Que cette opération ait connecté si parfaitement avec l´état d´esprit du public relève à la fois du pari (le choix de l´optimisme face à la déferlante pessimiste inaugurée, entre autres, par THX 1138; de l´escapisme assumé face à la mouvance du « réalisme sale », etc.), de la nécessité (ces tendances étaient déjà en cours, et allaient d´ailleurs préparer le terrain de la « révolution conservatrice » mais aussi de la nouvelle industrie des rêves, régie par des blockbusters fusionnant les éléments les plus pop –science-fiction, horreur, Fantasy, disco, culture teenager, etc.- avec des traitements souvent aussi fastueux que les anciennes superproductions épiques) et du hasard (qui peut savoir quels autres événements auraient pu infléchir ce succès? Le succès du Dune de Jodorowsky lui aurait-il volé la vedette? Ou bien le Flash Gordon de Fellini? Le film de Star Trek, qui ne paraîtra que deux ans plus tard? L´adaptation de Philip K. Dick rêvée par Scorsese, ou celle de Bester par De Palma?[20]).

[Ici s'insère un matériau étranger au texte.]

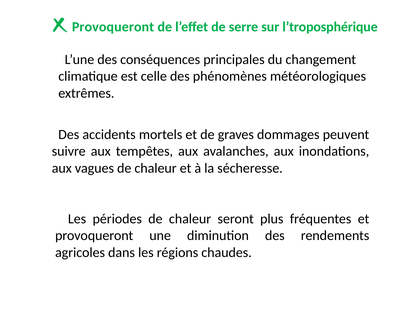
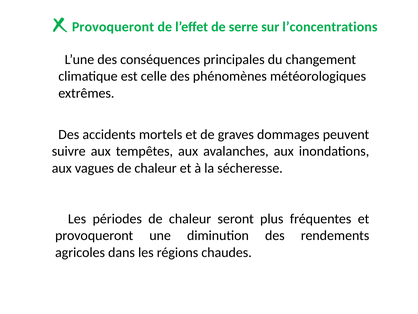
l’troposphérique: l’troposphérique -> l’concentrations
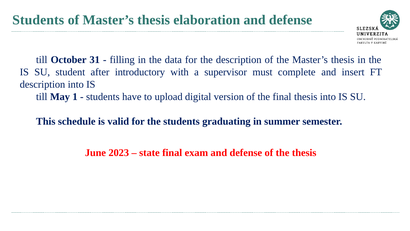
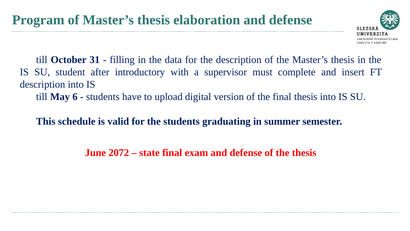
Students at (38, 20): Students -> Program
1: 1 -> 6
2023: 2023 -> 2072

« Star Wars was made and released at the best possible time, being at once both a reflection of audience tastes and a landmark innovation that captured their attention—it gave them exactly what everyone wanted and needed, even if they hadn’t realised this gaping void existed”, résume Kaminski. “It revitalised the science fiction and fantasy genres while also capitalising on their growing underground popularity, it provided a story that was fresh and unique while also being archetypal and universally familiar, it depicted a world that was strange and captivatingly exotic but that was also nostalgic and vaguely recognizable, it was emotional and touchingly human while still being thrilling and startlingly alien, and it blew away the audience with revolutionary sound, music, editing and visual effects, while also giving them a spiritual sense of optimism and most importantly an overriding sense of joyous fun. If the film had been released in 1973 or 1983 it would not have been nearly as effective or successful, but in May of 1977 it was like a divine revelation from the gods of cinema, impressing critics and audiences equally with its cinematic innovation and warm heart” (Kaminski, op.cit., p.214).

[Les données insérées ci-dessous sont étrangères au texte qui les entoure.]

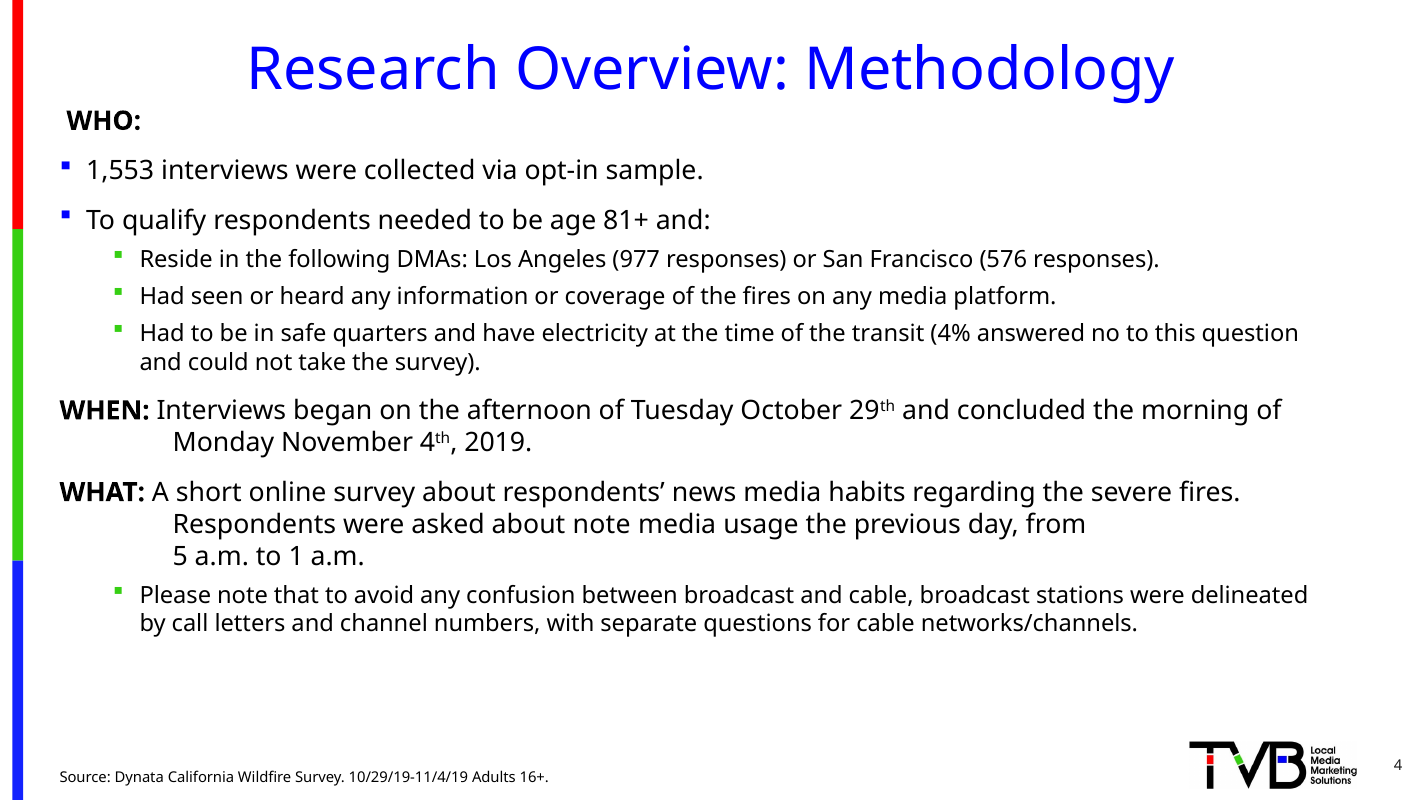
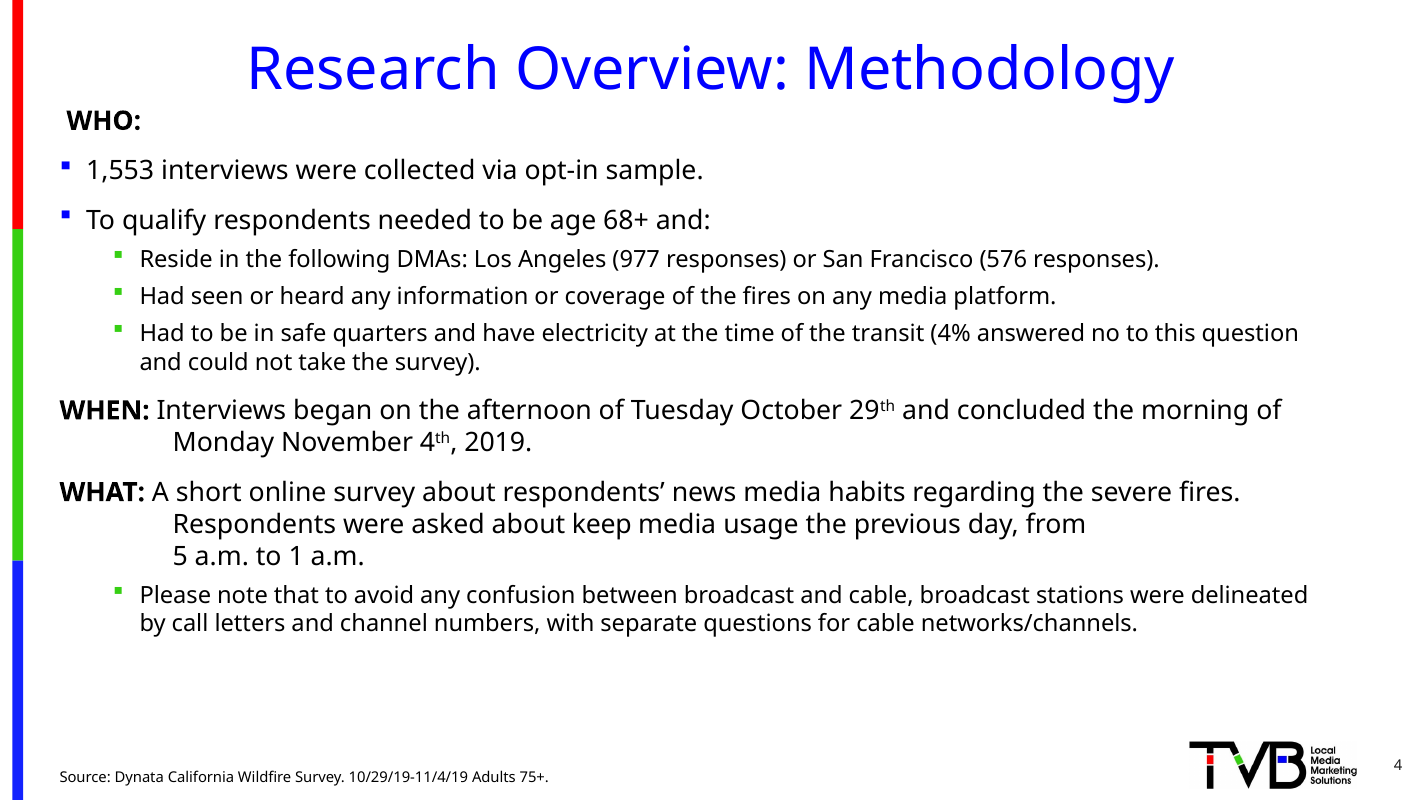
81+: 81+ -> 68+
about note: note -> keep
16+: 16+ -> 75+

Parmi les facteurs esthétiques qui ont contribué à ce succès phénoménal, nous espérons avoir démontré, tout au long de ces articles, la part prépondérante qu´y joua la réinvention d´une longue tradition populaire, souvent réduite à la portion congrue des clins d´œil et références, sortis de leurs contextes et réduits à des simples trivia. Star Wars est, à plus d´un titre, le parachèvement d´un imaginaire qui n’avait auparavant jamais trouvé d´équivalent cinématographique pleinement abouti et dont il hérite toute la richesse. Ce que beaucoup de fans et de critiques continuent à formuler comme ses originalités distinctives (le syncrétisme, la spiritualité, les multiples motifs iconographiques et narratifs, le sentiment d´univers de fiction aux virtualités inépuisables, voire le célèbre « used future ») appartient pleinement, comme nous l´avons exposé, à la tradition du space opera.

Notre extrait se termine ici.